Drug gangs recruiting Ecuadorian fishermen; Some get rich while others disappear

Oct 27, 2021

Some of the poor fishermen in Manabí and Esmeraldas Provinces are not poor any more.

Fishing boats on the beach near San Lorenzo.

Although most residents in the fishing towns on Ecuador’s north coast won’t talk about it, the few who do say they are noticing more expensive cars and new, state-of-the-art boats in the local harbors. “There aren’t too many of them,” says a man who lives near San Lorenzo. “This is a very poor community so anything new and fancy really stands out.”

A captain with Ecuador’s national police, who asked not to be identified, has an explanation for the new boats and cars. “It’s the drug business,” he says, adding that fishermen are being recruited by drug gangs to off-load drug shipments, store them in remote coastal areas and then reload them on speed boats headed north.

According to law enforcement authorities, drug shipments arrive at night in a variety of small craft, are unloaded into the fishermen’s boats and taken to shore in northern Manabí and southern Esmerladas Provinces. There are few roads in the area and many isolated beaches that are accessible only by boat.
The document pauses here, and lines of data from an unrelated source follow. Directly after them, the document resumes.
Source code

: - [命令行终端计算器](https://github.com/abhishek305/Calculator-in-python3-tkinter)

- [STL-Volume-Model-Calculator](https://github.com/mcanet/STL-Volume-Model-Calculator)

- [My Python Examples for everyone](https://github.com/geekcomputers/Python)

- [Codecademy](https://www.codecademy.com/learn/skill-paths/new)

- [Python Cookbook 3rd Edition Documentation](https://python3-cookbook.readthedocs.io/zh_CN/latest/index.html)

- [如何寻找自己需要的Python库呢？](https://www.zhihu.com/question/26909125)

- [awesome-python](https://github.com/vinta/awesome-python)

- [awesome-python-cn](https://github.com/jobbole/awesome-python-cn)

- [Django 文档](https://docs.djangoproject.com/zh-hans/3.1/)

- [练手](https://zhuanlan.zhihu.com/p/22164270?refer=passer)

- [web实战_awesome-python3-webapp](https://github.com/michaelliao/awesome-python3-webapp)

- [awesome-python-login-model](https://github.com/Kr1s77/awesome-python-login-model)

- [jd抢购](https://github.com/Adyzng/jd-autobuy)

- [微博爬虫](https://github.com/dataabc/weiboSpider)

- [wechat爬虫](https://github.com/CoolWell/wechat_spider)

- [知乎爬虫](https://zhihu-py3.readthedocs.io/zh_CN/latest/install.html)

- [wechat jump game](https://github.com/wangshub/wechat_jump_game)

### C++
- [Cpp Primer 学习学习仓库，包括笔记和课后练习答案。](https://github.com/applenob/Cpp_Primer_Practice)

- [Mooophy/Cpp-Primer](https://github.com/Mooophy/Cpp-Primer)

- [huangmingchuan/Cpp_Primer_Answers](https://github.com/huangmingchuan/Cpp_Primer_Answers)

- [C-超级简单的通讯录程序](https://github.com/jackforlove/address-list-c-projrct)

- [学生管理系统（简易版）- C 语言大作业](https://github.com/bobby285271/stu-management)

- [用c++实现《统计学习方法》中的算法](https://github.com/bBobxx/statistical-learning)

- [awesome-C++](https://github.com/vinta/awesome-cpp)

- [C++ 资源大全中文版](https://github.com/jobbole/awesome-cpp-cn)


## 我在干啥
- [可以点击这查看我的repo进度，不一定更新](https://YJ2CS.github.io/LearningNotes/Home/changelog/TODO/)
They say the drugs are hidden in the hills above the beaches, where armed guards keep watch until the drugs, usually cocaine, are transported again by fishermen to waiting speed boats several hundred meters off shore.
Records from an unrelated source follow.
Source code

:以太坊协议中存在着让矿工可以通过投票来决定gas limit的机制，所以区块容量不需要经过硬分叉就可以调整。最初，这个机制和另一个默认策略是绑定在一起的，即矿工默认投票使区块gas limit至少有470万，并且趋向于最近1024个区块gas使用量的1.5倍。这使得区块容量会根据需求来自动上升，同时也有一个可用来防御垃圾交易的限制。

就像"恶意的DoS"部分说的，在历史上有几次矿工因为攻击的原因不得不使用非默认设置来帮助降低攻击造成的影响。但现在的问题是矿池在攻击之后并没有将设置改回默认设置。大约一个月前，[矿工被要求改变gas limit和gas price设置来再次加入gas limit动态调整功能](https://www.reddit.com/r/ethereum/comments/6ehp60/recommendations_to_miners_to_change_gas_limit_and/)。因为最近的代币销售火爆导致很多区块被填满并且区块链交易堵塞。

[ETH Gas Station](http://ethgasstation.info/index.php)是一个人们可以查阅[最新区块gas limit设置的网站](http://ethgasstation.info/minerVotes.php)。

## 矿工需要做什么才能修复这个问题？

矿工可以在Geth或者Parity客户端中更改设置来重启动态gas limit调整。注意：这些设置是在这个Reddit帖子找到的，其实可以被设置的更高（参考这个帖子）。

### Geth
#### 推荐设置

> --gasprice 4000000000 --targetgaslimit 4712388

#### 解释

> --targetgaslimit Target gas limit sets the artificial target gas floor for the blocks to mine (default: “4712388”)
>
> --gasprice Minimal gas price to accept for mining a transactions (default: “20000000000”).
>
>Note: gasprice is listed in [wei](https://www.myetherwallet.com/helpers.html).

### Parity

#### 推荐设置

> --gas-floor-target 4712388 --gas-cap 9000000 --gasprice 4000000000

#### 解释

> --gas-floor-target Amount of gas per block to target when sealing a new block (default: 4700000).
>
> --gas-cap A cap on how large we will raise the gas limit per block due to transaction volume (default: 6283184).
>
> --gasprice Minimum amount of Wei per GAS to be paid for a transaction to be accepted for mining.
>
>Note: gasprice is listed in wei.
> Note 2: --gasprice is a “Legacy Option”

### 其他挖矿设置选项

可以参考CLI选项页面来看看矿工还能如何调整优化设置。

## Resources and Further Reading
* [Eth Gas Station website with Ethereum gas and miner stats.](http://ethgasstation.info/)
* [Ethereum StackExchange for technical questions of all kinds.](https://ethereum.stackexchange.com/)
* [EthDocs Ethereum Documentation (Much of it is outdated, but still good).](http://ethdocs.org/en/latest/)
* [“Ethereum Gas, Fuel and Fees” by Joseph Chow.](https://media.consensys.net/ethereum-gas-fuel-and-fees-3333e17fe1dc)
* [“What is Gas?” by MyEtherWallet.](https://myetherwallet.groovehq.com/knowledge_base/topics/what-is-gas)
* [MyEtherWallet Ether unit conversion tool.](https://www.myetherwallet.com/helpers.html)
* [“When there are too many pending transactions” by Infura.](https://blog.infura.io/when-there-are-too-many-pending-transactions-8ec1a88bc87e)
The speed boats, called go-fast boats or cigarette boats, then head north, usually to Guatemala. They refuel en route on uninhabited islands where drug cartels maintain fuel supplies. In Guatemala, the drugs are off-loaded by members of Mexican cartels, where they are repackaged for shipment to the U.S. and Europe.

The small-scale operations have gone largely unnoticed as the government aims its anti-drug efforts at cartel activity in Guayaquil and the south coast. Several radar stations are being installed to stop the transport of drugs by small aircraft but the radar does not follow small boats entering and leaving remote drop points.

The police captain says that Ecuadorian authorities are aware of the growing transport trade and the role fishermen play in it. “All the attention is on the large shipments coming into the ports at Guayaquil and Manta and we not paying much attention to small operations but these also play a big role in the movement of drugs,” he says. “This is part of the overall transit system and it can’t be ignored.”

The police captain says there is price to be paid for the newfound wealth of the fishermen who sign on with the drug gangs. “There are two or three hundred of them in jail in Ecuador, Panama, and Guatemala. Even worse, there are also quite of few missing, probably dead.”

He adds: “I’m afraid there will be even more dead and in prison if we don’t launch a major effort against this very soon.”